A sample of O2 gas is placed in a sealed 1.00 L flask and pressure is measured as temperature is changed. The data are plotted and the slope of the resulting line is equal to 0.00400 atm/K. The line passes through the origin of the graph. There are (blank) g of O2 gas in the flask. (R = 0.08206 L*atm/K*mol)

Check this out. Check my thinking.

P1/T1 = P2/T2 OR
P/T = k so the slope of 0.004 must be k.
We can rearrange the ideal gas law to
PV = nRT, rearrange to
PV/T = nR; therefore,
PV/T = k = nR (since V = 1 liter)
Therefore, 0.004 = nR.
You know R, calculate n = number of mols.
From mols you can determine grams O2.
Check my thinking.

To find the number of grams of O2 gas in the flask, we need to use the ideal gas law equation:

PV = nRT

Where:
P = pressure of the gas (in atm)
V = volume of the flask (in liters)
n = number of moles of the gas
R = ideal gas constant (0.08206 L*atm/K*mol)
T = temperature of the gas (in Kelvin)

In the given problem, the slope of the resulting line on the graph is equal to 0.00400 atm/K. The line passes through the origin, which means that when the temperature is zero, the pressure is zero. This implies that the initial pressure (P) of the gas is zero.

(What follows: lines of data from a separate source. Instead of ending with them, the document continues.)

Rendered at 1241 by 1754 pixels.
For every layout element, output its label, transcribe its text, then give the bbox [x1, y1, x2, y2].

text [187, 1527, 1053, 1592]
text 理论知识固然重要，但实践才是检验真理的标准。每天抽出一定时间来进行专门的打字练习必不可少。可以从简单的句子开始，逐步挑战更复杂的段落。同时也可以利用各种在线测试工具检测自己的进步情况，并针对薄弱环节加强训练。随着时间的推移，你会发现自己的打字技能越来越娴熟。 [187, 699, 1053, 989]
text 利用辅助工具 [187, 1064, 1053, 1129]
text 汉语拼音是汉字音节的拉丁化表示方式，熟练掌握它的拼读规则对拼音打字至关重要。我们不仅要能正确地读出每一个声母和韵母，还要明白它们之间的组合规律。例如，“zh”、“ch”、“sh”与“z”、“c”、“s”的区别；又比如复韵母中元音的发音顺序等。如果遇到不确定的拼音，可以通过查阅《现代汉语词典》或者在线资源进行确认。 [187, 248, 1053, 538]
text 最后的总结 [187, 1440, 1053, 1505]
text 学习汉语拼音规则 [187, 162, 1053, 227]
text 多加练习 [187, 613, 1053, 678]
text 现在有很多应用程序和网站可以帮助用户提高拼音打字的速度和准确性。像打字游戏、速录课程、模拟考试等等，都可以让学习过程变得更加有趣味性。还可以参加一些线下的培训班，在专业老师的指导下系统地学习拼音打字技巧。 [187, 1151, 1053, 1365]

We can rewrite the ideal gas law equation as:

P = (nRT) / V

Substituting the given values:

0.00400 atm/K = (n * 0.08206 L*atm/K*mol * T) / 1.00 L

Now we can solve for the number of moles (n) of the gas:

n = (0.00400 atm/K * 1.00 L) / (0.08206 L*atm/K*mol * T)

Since we're looking for the number of grams, we need to convert moles to grams using the molar mass of O2, which is 32 g/mol. Thus, the equation becomes:

n (in moles) = (0.00400 atm/K * 1.00 L) / (0.08206 L*atm/K*mol * T)
n (in grams) = n (in moles) * molar mass of O2

Finally, we substitute the value of n (in moles) into the equation, and we need to know the temperature (T) to find the number of grams of O2 gas in the flask.